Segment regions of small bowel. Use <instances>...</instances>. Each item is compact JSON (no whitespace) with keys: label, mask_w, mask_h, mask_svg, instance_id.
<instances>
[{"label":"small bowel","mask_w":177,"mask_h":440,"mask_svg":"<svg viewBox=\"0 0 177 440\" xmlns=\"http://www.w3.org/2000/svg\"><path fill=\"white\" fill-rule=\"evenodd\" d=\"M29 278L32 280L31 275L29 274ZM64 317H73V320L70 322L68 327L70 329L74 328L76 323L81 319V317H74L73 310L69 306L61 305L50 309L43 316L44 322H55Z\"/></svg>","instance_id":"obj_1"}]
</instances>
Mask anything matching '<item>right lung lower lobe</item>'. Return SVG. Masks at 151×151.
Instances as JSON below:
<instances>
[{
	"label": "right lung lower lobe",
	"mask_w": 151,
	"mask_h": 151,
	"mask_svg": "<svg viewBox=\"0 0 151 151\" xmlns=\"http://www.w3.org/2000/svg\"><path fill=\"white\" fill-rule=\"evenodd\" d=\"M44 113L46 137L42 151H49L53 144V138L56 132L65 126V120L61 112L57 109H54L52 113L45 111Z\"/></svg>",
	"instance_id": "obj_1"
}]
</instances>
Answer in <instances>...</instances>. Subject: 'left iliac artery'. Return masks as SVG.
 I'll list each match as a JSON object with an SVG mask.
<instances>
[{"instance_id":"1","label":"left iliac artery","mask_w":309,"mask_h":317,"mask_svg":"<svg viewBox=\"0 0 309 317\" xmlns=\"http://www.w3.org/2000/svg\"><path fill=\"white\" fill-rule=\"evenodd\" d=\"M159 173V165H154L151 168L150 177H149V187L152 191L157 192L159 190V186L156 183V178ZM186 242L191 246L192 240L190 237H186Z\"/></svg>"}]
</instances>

****************

=== Exercise goal ===
Return every line of the material above that contains the word "with", copying each line in full.

=== Solution to this problem ===
Segment regions of small bowel. Use <instances>...</instances>. Each item is compact JSON (no whitespace) with keys: label, mask_w, mask_h, mask_svg, instance_id.
 I'll list each match as a JSON object with an SVG mask.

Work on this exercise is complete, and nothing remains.